Expression of TIGIT in splenic and circulatory T cells from mice acutely infected with Toxoplasma gondii

The surface protein TIGIT (T cell immunoglobulin and immunoreceptor tyrosine-based inhibitory motif (ITIM) domain) has been characterized as an important regulator of cell-mediated immune responses in various infections. However, TIGIT expression in immune cells of mice infected with Toxoplasma gondii has not been investigated. Here, we detected TIGIT expression and related phenotypes by flow cytometry and real-time PCR in splenic and circulatory T cells of mice infected with the T. gondii RH strain. We found that the expression of TIGIT on the surface of CD4(+) T cells and CD8(+) T cells from the spleen and peripheral blood mononuclear cells decreased in the early stage, but increased significantly in the late stage of acute T. gondii infection in mice. Importantly, TIGIT expression was positively correlated with lesions in the murine spleen. In addition, T. gondii-specific TIGIT(+)T(CM) cells in the spleen were activated and transformed into TIGIT(+) T(EM) cells. Hematoxylin and eosin staining of spleen sections and real-time PCR showed that the severity of splenic lesions was positively correlated with the T. gondii load. This study demonstrates that acute T. gondii infection can regulate the expression of TIGIT in T cells and affect immune cell function.

Information provided.
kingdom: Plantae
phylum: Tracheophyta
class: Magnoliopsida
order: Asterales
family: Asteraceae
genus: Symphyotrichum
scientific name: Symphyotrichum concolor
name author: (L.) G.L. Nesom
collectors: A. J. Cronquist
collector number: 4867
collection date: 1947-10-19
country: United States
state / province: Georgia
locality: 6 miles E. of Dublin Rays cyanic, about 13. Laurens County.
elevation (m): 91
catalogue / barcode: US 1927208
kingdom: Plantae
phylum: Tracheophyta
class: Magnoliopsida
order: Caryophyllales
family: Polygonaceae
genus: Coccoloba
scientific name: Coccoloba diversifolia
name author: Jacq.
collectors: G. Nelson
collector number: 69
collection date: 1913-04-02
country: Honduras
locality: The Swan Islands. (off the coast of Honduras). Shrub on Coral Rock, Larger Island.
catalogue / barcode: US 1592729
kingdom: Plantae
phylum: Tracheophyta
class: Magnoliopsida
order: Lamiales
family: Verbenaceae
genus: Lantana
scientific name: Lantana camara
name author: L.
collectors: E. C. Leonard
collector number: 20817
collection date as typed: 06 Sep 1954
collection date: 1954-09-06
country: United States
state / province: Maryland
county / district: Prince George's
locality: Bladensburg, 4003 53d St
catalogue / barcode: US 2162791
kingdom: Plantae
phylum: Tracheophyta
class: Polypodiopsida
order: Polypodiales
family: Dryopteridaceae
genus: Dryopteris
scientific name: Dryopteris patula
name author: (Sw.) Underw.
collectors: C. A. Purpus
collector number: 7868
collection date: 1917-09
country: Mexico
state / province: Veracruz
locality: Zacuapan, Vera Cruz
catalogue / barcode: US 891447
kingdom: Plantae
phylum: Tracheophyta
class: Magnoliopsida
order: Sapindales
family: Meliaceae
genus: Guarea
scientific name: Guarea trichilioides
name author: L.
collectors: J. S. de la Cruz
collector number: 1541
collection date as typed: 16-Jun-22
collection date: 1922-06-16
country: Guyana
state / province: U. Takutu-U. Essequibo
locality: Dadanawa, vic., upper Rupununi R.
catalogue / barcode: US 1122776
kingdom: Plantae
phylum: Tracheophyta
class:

Task objective.
In the TIGIT abstract, how did TIGIT expression on CD4(+) and CD8(+) T cells change over the course of acute T. gondii infection in mice? The rows were taken from a different source than the text.

Answer space.
It decreased in the early stage but increased significantly in the late stage of acute infection.